* PROBLEM DESCRIPTION:
If a line in the records below holds the word "ENFERMEDADES", copy it.

* EXTRACTED ENTRIES:
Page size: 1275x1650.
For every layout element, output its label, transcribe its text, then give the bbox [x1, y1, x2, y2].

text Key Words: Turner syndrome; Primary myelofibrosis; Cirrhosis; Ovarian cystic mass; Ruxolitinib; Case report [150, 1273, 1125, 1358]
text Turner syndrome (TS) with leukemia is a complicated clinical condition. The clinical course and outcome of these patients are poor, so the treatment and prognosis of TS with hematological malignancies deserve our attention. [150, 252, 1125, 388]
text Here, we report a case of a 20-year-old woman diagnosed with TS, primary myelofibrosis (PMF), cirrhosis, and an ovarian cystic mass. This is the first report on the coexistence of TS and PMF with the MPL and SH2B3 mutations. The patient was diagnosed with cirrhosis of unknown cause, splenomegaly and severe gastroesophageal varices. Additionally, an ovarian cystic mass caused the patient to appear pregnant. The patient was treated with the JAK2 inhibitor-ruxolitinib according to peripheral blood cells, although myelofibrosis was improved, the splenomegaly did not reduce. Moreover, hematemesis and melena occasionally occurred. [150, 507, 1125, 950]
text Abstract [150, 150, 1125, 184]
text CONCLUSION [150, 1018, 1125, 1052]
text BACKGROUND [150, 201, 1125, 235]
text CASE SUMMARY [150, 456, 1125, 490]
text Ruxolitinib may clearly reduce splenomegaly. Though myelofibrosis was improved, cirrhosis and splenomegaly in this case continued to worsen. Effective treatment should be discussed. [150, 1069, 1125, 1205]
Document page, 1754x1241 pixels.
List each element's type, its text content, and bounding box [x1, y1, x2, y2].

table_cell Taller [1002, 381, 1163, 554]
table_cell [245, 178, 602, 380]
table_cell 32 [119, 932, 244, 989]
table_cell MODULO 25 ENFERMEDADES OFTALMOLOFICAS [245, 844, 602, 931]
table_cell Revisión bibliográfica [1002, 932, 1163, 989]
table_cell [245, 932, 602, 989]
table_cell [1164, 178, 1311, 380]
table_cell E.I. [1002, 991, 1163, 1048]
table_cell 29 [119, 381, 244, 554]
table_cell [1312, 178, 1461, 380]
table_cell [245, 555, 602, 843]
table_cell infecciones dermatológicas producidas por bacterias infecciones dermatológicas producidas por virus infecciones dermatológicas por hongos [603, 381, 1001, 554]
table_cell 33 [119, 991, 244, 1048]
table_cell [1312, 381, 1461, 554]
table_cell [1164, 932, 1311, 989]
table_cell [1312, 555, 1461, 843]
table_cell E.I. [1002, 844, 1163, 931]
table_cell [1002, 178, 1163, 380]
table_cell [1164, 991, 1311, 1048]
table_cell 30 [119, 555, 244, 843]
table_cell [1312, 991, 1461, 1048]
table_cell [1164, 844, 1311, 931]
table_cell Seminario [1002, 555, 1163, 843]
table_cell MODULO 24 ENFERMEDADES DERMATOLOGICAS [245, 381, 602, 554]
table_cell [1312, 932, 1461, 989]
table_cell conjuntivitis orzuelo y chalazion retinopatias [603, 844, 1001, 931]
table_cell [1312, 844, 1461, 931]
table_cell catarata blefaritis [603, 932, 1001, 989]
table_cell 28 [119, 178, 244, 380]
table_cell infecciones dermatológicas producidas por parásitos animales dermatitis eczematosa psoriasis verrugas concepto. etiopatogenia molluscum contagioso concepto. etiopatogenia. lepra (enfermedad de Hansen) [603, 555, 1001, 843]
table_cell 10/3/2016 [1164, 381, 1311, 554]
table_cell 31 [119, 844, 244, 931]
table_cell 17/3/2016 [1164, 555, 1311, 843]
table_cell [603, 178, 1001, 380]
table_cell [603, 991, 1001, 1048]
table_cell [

* WRITTEN RESPONSE:
table_cell MODULO 25 ENFERMEDADES OFTALMOLOFICAS [245, 844, 602, 931]
table_cell MODULO 24 ENFERMEDADES DERMATOLOGICAS [245, 381, 602, 554]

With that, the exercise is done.